Chart comprehension records
*** Block opens ***

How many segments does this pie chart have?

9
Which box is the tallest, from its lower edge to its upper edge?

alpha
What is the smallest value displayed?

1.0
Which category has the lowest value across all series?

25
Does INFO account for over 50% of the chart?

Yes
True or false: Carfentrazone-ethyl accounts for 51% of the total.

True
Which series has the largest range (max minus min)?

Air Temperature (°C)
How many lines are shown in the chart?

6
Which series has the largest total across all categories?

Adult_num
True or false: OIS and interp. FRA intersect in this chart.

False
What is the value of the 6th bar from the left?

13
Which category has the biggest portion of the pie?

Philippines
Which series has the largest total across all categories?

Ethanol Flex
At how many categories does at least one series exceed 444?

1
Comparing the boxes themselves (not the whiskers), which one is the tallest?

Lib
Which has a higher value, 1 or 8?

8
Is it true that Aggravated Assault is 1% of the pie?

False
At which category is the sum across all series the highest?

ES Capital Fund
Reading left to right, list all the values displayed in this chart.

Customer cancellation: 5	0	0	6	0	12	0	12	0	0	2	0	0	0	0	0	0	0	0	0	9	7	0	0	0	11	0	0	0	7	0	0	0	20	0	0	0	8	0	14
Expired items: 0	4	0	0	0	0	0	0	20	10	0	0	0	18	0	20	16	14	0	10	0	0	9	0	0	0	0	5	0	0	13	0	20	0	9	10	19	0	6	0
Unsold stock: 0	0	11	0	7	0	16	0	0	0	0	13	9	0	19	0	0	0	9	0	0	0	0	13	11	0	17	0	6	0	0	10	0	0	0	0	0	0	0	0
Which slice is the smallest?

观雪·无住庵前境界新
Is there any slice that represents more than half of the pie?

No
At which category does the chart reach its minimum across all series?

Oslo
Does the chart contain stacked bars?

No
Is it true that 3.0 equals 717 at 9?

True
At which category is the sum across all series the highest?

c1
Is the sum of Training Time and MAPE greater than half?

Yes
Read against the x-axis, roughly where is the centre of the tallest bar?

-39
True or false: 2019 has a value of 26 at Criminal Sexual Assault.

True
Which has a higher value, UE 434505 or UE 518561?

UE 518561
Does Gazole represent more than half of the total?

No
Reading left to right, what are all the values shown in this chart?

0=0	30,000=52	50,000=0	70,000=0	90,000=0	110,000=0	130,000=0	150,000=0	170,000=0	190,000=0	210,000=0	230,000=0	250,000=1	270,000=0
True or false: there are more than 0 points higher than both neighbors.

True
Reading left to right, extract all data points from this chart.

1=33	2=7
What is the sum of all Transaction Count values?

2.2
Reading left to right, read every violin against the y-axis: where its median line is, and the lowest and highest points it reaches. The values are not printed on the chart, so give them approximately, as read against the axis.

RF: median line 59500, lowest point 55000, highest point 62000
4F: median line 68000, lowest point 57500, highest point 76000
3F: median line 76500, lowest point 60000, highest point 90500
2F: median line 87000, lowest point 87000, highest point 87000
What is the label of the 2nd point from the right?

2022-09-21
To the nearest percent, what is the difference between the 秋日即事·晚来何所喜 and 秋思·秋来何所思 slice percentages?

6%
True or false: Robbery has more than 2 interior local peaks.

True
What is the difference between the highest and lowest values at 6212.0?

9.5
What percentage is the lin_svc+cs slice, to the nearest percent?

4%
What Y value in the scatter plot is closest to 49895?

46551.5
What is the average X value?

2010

*** Block closes ***

== Work to be completed ==
Render every nonblank line of the records above as a Markdown table with the columns "Row" and "Line". Number the rows consecutively and omit the blank lines.

== Finished exercise ==
| Row | Line |
|---|---|
| 1 | How many segments does this pie chart have? |
| 2 | 9 |
| 3 | Which box is the tallest, from its lower edge to its upper edge? |
| 4 | alpha |
| 5 | What is the smallest value displayed? |
| 6 | 1.0 |
| 7 | Which category has the lowest value across all series? |
| 8 | 25 |
| 9 | Does INFO account for over 50% of the chart? |
| 10 | Yes |
| 11 | True or false: Carfentrazone-ethyl accounts for 51% of the total. |
| 12 | True |
| 13 | Which series has the largest range (max minus min)? |
| 14 | Air Temperature (°C) |
| 15 | How many lines are shown in the chart? |
| 16 | 6 |
| 17 | Which series has the largest total across all categories? |
| 18 | Adult_num |
| 19 | True or false: OIS and interp. FRA intersect in this chart. |
| 20 | False |
| 21 | What is the value of the 6th bar from the left? |
| 22 | 13 |
| 23 | Which category has the biggest portion of the pie? |
| 24 | Philippines |
| 25 | Which series has the largest total across all categories? |
| 26 | Ethanol Flex |
| 27 | At how many categories does at least one series exceed 444? |
| 28 | 1 |
| 29 | Comparing the boxes themselves (not the whiskers), which one is the tallest? |
| 30 | Lib |
| 31 | Which has a higher value, 1 or 8? |
| 32 | 8 |
| 33 | Is it true that Aggravated Assault is 1% of the pie? |
| 34 | False |
| 35 | At which category is the sum across all series the highest? |
| 36 | ES Capital Fund |
| 37 | Reading left to right, list all the values displayed in this chart. |
| 38 | Customer cancellation: 5	0	0	6	0	12	0	12	0	0	2	0	0	0	0	0	0	0	0	0	9	7	0	0	0	11	0	0	0	7	0	0	0	20	0	0	0	8	0	14 |
| 39 | Expired items: 0	4	0	0	0	0	0	0	20	10	0	0	0	18	0	20	16	14	0	10	0	0	9	0	0	0	0	5	0	0	13	0	20	0	9	10	19	0	6	0 |
| 40 | Unsold stock: 0	0	11	0	7	0	16	0	0	0	0	13	9	0	19	0	0	0	9	0	0	0	0	13	11	0	17	0	6	0	0	10	0	0	0	0	0	0	0	0 |
| 41 | Which slice is the smallest? |
| 42 | 观雪·无住庵前境界新 |
| 43 | Is there any slice that represents more than half of the pie? |
| 44 | No |
| 45 | At which category does the chart reach its minimum across all series? |
| 46 | Oslo |
| 47 | Does the chart contain stacked bars? |
| 48 | No |
| 49 | Is it true that 3.0 equals 717 at 9? |
| 50 | True |
| 51 | At which category is the sum across all series the highest? |
| 52 | c1 |
| 53 | Is the sum of Training Time and MAPE greater than half? |
| 54 | Yes |
| 55 | Read against the x-axis, roughly where is the centre of the tallest bar? |
| 56 | -39 |
| 57 | True or false: 2019 has a value of 26 at Criminal Sexual Assault. |
| 58 | True |
| 59 | Which has a higher value, UE 434505 or UE 518561? |
| 60 | UE 518561 |
| 61 | Does Gazole represent more than half of the total? |
| 62 | No |
| 63 | Reading left to right, what are all the values shown in this chart? |
| 64 | 0=0	30,000=52	50,000=0	70,000=0	90,000=0	110,000=0	130,000=0	150,000=0	170,000=0	190,000=0	210,000=0	230,000=0	250,000=1	270,000=0 |
| 65 | True or false: there are more than 0 points higher than both neighbors. |
| 66 | True |
| 67 | Reading left to right, extract all data points from this chart. |
| 68 | 1=33	2=7 |
| 69 | What is the sum of all Transaction Count values? |
| 70 | 2.2 |
| 71 | Reading left to right, read every violin against the y-axis: where its median line is, and the lowest and highest points it reaches. The values are not printed on the chart, so give them approximately, as read against the axis. |
| 72 | RF: median line 59500, lowest point 55000, highest point 62000 |
| 73 | 4F: median line 68000, lowest point 57500, highest point 76000 |
| 74 | 3F: median line 76500, lowest point 60000, highest point 90500 |
| 75 | 2F: median line 87000, lowest point 87000, highest point 87000 |
| 76 | What is the label of the 2nd point from the right? |
| 77 | 2022-09-21 |
| 78 | To the nearest percent, what is the difference between the 秋日即事·晚来何所喜 and 秋思·秋来何所思 slice percentages? |
| 79 | 6% |
| 80 | True or false: Robbery has more than 2 interior local peaks. |
| 81 | True |
| 82 | What is the difference between the highest and lowest values at 6212.0? |
| 83 | 9.5 |
| 84 | What percentage is the lin_svc+cs slice, to the nearest percent? |
| 85 | 4% |
| 86 | What Y value in the scatter plot is closest to 49895? |
| 87 | 46551.5 |
| 88 | What is the average X value? |
| 89 | 2010 |